After 350 years a hitherto unknown manuscript based on a text by the world-famous philosopher René Descartes (1596–1650) has been unearthed by Dr. Erik Jan Bos at the Leiden University Libraries. With the original text being lost, this re-discovery is all the more important. Because with this manuscript the possibility arises to settle many scholarly debates regarding the philosophers work.
After 350 years a new source
In 1633 René Descartes was about to finish a two-part book, consisting of Le monde (The World), describing the natural laws that govern the universe and L'homme (On Man), which examined the body of the humans inhabiting this world. However, after hearing about the papal condemnation of Galileo, Descartes abandoned the publication to avoid a similar fate. Now, after 350 years, a new translation of L’homme has been found. The text had remained hidden in the archives of the Bibliotheca Thysiana since the seventeenth century. The manuscript pays a lot of attention to neurophysiology, the way in which the brain functions, and an organ called the pineal gland which, according to Descartes, is the link between the immaterial mind and the body.
The original manuscript by Descartes was lost and only two printed versions of L'homme have survived up until now. A Latin translation from 1662 by Florentius Schuyl (1619–1669), who went on to become professor of medicine in Leiden, and a French text from 1664 delivered by French editor of Descartes’ works and correspondence, Claude Clerserlier. Because there are significant differences between these two texts the true meaning of L’homme has been the subject of many scholarly debates. The rediscovered Latin manuscript translates the original French text almost word by word, unlike the translation by Schuyl, and provides the possibility to discover the correct reading and resolving many of the debates. The identity of the translator is (so far) unknown.

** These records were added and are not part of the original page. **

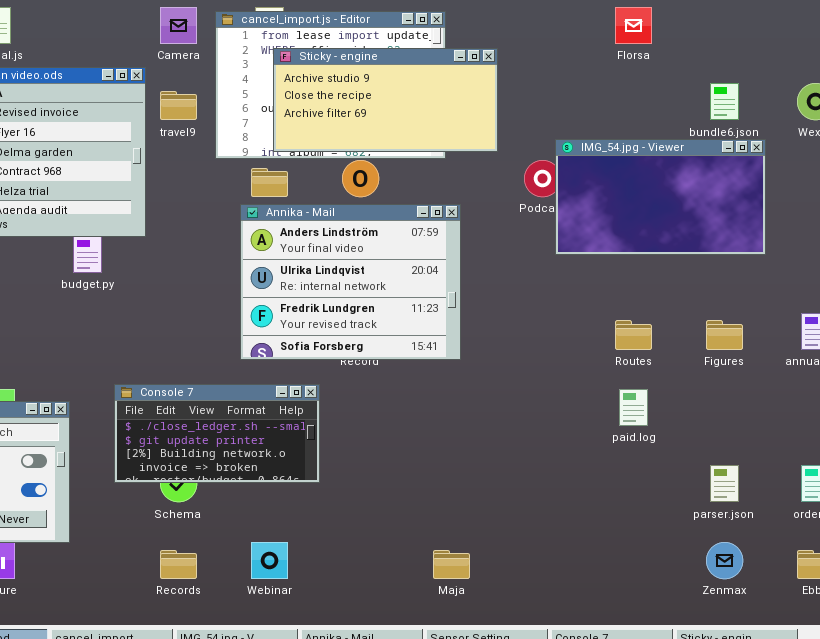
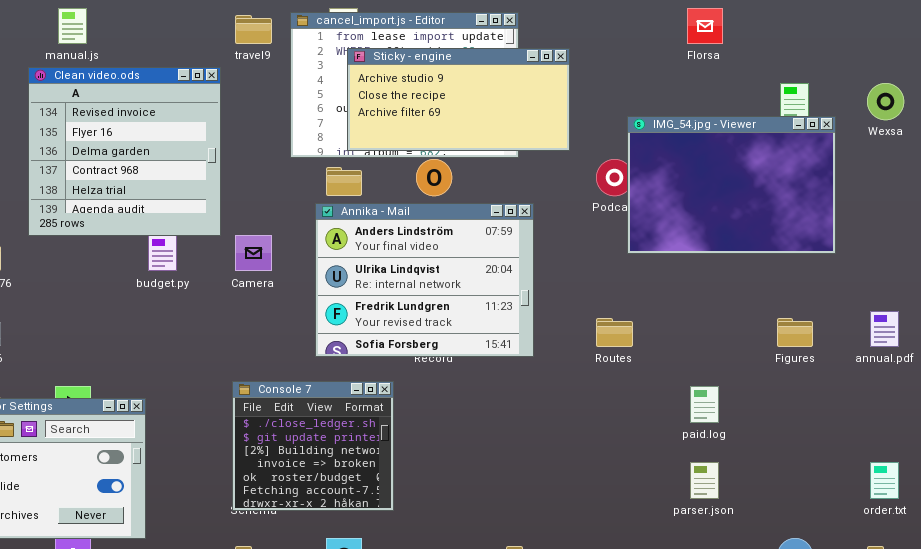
Camera: [160,7,197,44] -> [235,235,272,271], moved
travel9: [160,91,197,120] -> [235,15,272,44], moved
IMG_54.jpg - Viewer: [555,139,766,255] -> [627,116,836,254], resized
Routes: [615,320,652,350] -> [596,318,633,347], moved
Console 7: [114,384,320,483] -> [232,381,394,511], resized
parser.json: [710,465,739,502] -> [690,462,719,499], moved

The re-discovery at the Leiden University Libraries
The reason that the manuscript was overlooked for three centuries was its location: the archives of the Bibliotheca Thysiana. This library still exists in its original state and although the collections from it are well known to specialists, the archives were, until recently, unknown. The archives were transferred to the care of Leiden University Libraries in 2013 and the inventory was completed in 2017. The manuscript was discovered by Dr. Erik Jan Bos a researcher for the Erasmus school of philosophy. He is preparing its publication with a critical appraisal of the other two sources and expects the find to take the discussion and interpretation of the work to the next level.

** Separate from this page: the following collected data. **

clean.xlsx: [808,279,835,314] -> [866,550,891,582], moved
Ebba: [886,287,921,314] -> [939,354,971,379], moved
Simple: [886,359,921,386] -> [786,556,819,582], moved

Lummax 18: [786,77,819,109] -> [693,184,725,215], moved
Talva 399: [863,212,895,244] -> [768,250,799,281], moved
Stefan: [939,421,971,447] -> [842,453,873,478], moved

A find of significant academic importance
The importance of this manuscript cannot be underestimated. The manuscript sheds a new light on many questions that have puzzled historians of philosophy, science and medicine for over three centuries. Not only can many textual disagreements be settled, but it also provides a new impetus for many discussions regarding the content of Descartes’ philosophy. For the text appears to substantiate the claim that Descartes is not the inventor of a strongly dualistic worldview, adhering to a strict separation between mind and body, but was a actually an avid researcher into the unity of the two.